The Mummies and their age-old tales
They also believed that the soul and the body separate at the time of death and the body was a resting place for the two elements. Thus, to let the soul and life force find peace and comfort in the body, preserving the body of a dead person was of the highest importance.
The belief led to a practice in which the body was mummified to an extent that it could remain as close to its original state as possible. Most people are familiar with Egyptian mummies but few Koreans have actually seen the real thing from Egypt.
An ongoing exhibition titled “Egypt, The Great Civilization” at the National Museum of Korea in Yongsan District, central Seoul, is a rare opportunity to see mummies plus over 200 artifacts from major ancient Egyptian dynasties, covering 3,000 years of the civilization since 3000 B.C.E.
This exhibition marks the first time Egyptian mummies have been displayed in Korea, and they are on view until Aug. 30.
“Mummies are not just interesting objects to look at,” said Yang Hee-jeong, a curator of the exhibition. “They reflect the ancient Egyptians’ belief in the afterlife.”
One of the reasons Egyptian mummies have not been displayed in Korea previously is the problem of preservation. “The temperature and humidity of the display space behind the glass has to be maintained at the same level as the place where they were originally exhibited,” Yang said.
Egyptians initially placed the body in a pit in the desert without a coffin and the salty sands dried up the body and preserved it as it was, according to Yang and a booklet provided by the exhibition.
However, Egyptians came to build tombs with bricks and stones and realized that the body started decaying after being placed in such tombs.
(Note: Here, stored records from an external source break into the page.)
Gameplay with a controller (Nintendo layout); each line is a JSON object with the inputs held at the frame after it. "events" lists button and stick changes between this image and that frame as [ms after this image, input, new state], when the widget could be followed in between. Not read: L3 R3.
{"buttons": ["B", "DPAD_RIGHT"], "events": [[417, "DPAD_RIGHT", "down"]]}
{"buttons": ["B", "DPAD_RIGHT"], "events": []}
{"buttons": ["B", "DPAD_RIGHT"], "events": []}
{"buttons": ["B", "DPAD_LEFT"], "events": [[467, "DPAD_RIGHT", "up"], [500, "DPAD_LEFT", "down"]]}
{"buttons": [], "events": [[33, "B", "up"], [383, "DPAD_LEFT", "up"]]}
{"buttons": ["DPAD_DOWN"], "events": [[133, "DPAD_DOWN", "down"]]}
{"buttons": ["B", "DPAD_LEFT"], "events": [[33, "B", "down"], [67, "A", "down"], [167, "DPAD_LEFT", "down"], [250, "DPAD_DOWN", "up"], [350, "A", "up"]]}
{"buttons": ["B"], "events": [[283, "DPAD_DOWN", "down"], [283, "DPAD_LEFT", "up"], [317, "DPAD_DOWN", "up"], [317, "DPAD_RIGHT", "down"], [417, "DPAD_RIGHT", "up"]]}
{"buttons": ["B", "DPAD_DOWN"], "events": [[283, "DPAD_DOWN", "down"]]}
So, they began developing ways to preserve the body, resulting in methods of mummification.
The organs were removed from thorax and abdomen within the first few days and were put in canopic jars. It took at least 30 to 40 days to properly dry the body inside and out by means of natron salts, a mixture of sodium carbonate and other chemicals.
The body was wrapped in linen after desiccation and the application of resin. The linen wrapping formed distinct layers and the resin adhesives were poured onto it at various stages. The resin on the linen embalmed and fastened the wrapping. Then, the body was wrapped with bandages and plaster was applied before the surface was elaborately painted. Then the body was laid in an inner coffin, which was then placed in an outer coffin, as shown in the exhibition.
All the mummies and artifacts in the exhibition are on loan from the Hapsburgs’ Egyptian Collection at the Kunst-historisches Museum in Vienna.
The exhibition was arranged by the directors of the National Museum of Korea and those in Austria, and this is the first time the mummies in this collection have travelled outside Europe, according to Dr. Reginal Hoelzl, director of the museum’s Egyptian and Near Eastern department.
The Egyptian collection in the museum is the fourth biggest in Europe after those in Berlin, London and Paris, Hoelzl said.
Four human mummies as well as a mummified crocodile, cat, ibis and falcon are on display, too. “The Mummy of Neskhonsu,” which was produced around the seventh century B.C.E., is particularly noteworthy. It’s a woman named Neskhonsu buried between the ages of 25 and 35.
The mummy is still wrapped with bandages but through computerized tomography, two baby mummies were found between the legs of the woman. The babies are assumed to be twins who died before or after birth. The babies were wrapped in layers of bandages together with their mother.
“We don’t undo the wrapping anymore because we can see what’s inside through X-rays,” Hoelzl said. “But in the past they used to open up the bandages in Europe and America. The unwrapping was a big event and people gathered to watch it. After that, they put the bandages back again.”
The artifacts are only part of the 15,000 artifacts at the museum in Vienna. They were collected over many years. The Hapsburg family started collecting Egyptian artifacts in 16th century but the collection remained small.
The Egyptian collection was expanded through gifts and acquisitions, most significantly by objects purchased in Egypt in 1821 by the physician Ernst August Burghart. Most of the additions in the early 20th century were made on archaeological digs in Egypt and in the south of Egypt by the Austrian Academy of Sciences.
“Egypt, The Great Civilization” at the National Museum of Korea continues through Aug. 30. Hours are 9 a.m. to 6 p.m. on Tuesdays, Thursdays and Fridays; to 9 p.m. on Wednesdays and Saturdays; and to 7 p.m. on Sundays and public holidays. English audio guides are available. Admission costs 4,000 won ($2.90) to 10,000 won.